Het is net na 9/11: de angst voor terrorisme weegt plotseling zwaarder dan de angst voor het leven in een surveillancestaat.
Te gepland om waar te zijn?
Naomi Kleins verslag van de schokstrategie is vaak afgedaan als een complottheorie, zoals in Zeit online . Ze heeft niet meer “alle kopjes in de kast” en is “gek geworden”. De schokstrategie is een boek voor mensen “die al vastzitten in de complottheorieën van globaliseringscritici”, schreef de Süddeutsche Zeitung . Dergelijke berekende plannen voor massale traumatisering, marteling en uiteindelijke systeemverandering konden niet onopgemerkt blijven bij het publiek. Nee, dat hadden we gemerkt.

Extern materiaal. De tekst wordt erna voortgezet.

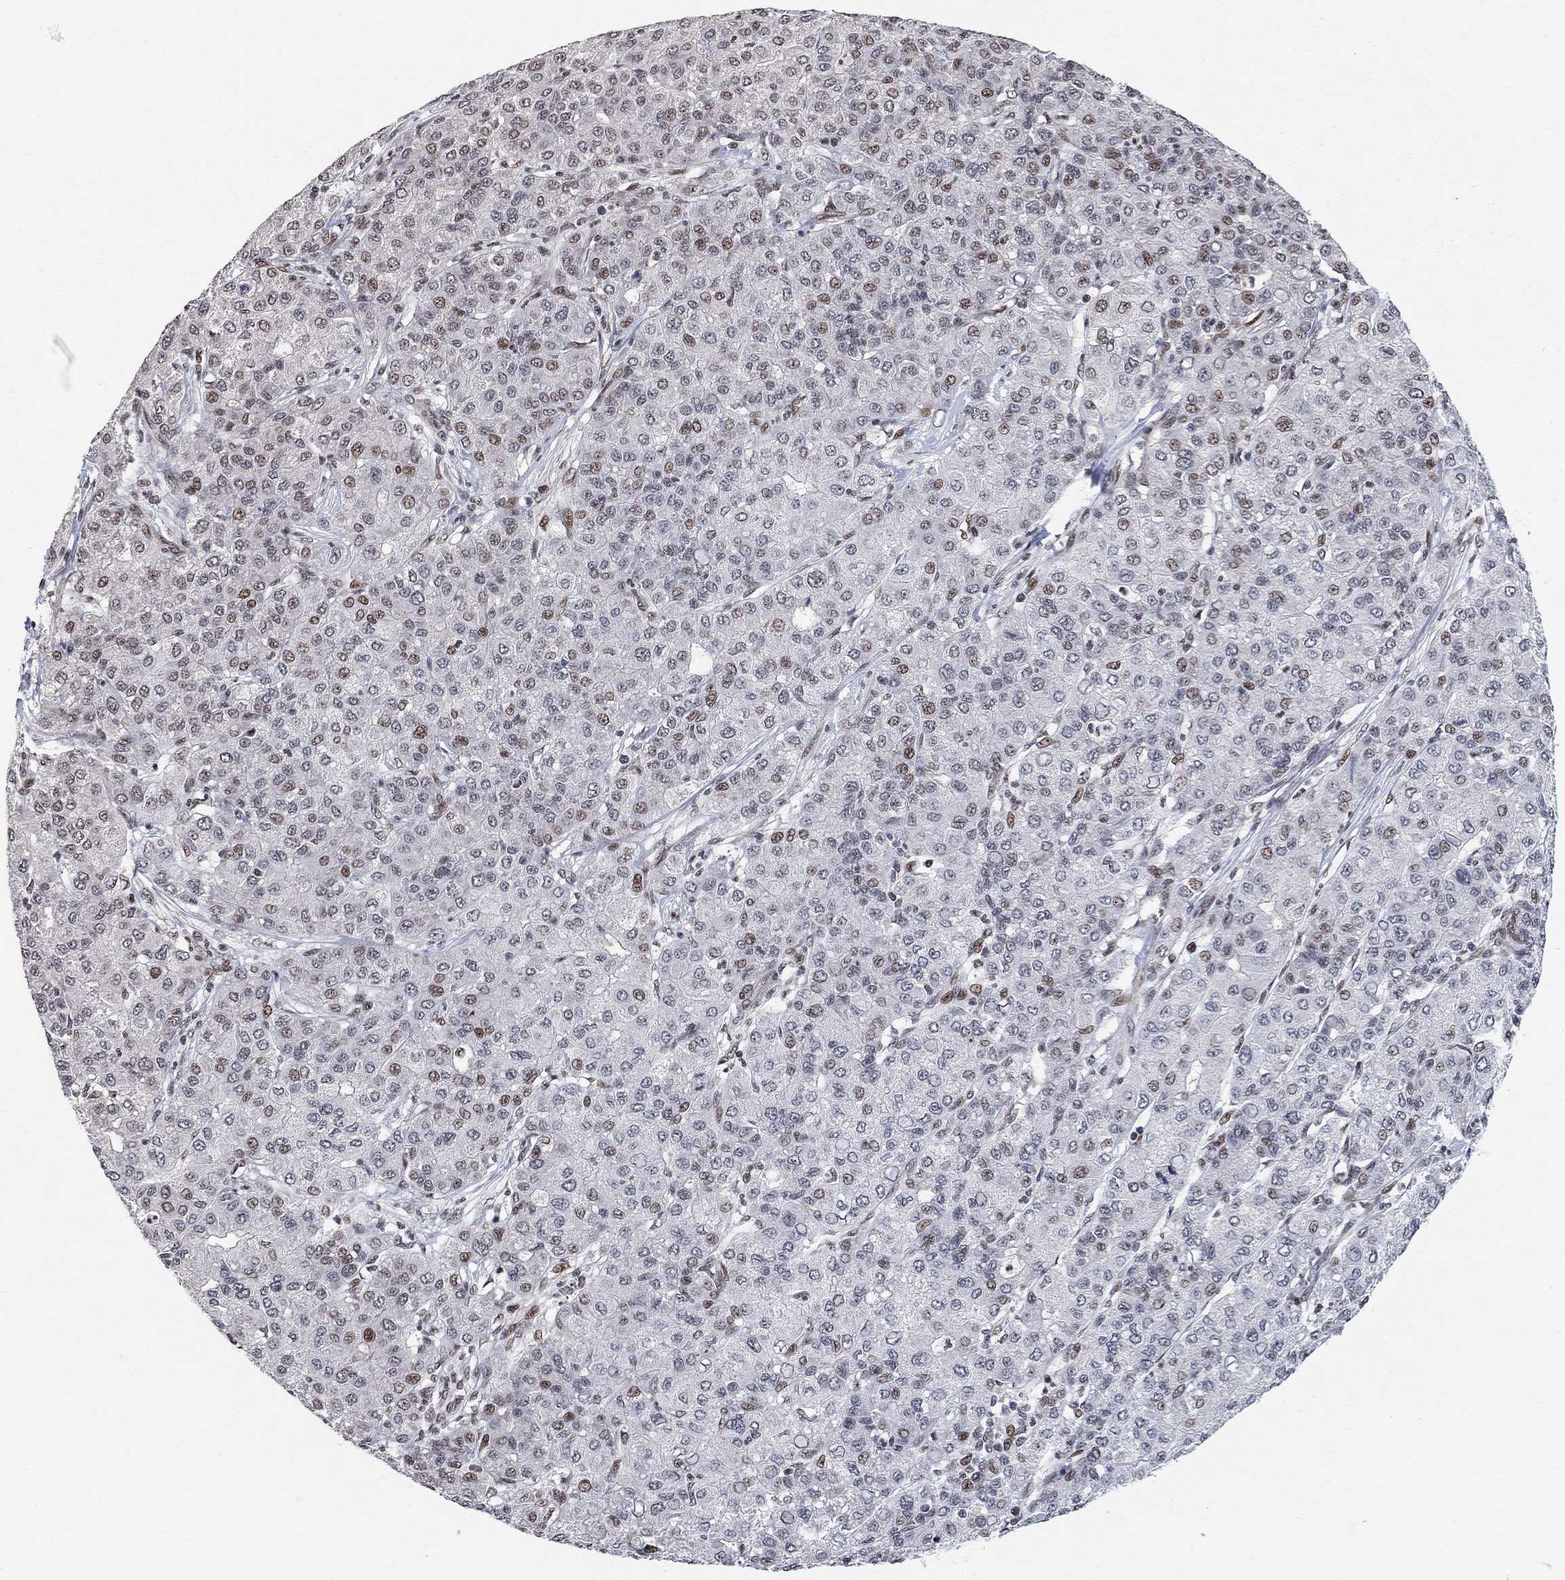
{"staining": {"intensity": "strong", "quantity": "<25%", "location": "nuclear"}, "tissue": "liver cancer", "cell_type": "Tumor cells", "image_type": "cancer", "snomed": [{"axis": "morphology", "description": "Carcinoma, Hepatocellular, NOS"}, {"axis": "topography", "description": "Liver"}], "caption": "Brown immunohistochemical staining in human liver hepatocellular carcinoma exhibits strong nuclear positivity in approximately <25% of tumor cells. The protein is stained brown, and the nuclei are stained in blue (DAB (3,3'-diaminobenzidine) IHC with brightfield microscopy, high magnification).", "gene": "E4F1", "patient": {"sex": "male", "age": 65}}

In een poging het bestaande beeld van staat en politiek niet te kraken, wordt elke parallel getrokken door Klein ontkend.
Het valt echter niet te ontkennen dat de drie-eenheid van de vrije markt lange tijd de harde realiteit is geweest die door veel landen en hun mensen dagelijks wordt gevoeld. Of het nu gaat om Afghanistan, Algerije, Argentinië, Bolivia, Brazilië, Chili, Ecuador, El Salvador, Indonesië, Irak, Nicaragua, de Filippijnen, Polen, Rusland, Sri Lanka, Zuid-Afrika, Zuid-Korea, Thailand – Kleins historisch complexe flashbacks laten hun sporen na, zelfs op de lezer. Maar hoe komt het dat, ondanks de verre van subtiele toepassing van economische schoktherapieën, de machtsmechanismen die eraan ten grondslag liggen verborgen blijven en zo onzichtbaar voor de massa?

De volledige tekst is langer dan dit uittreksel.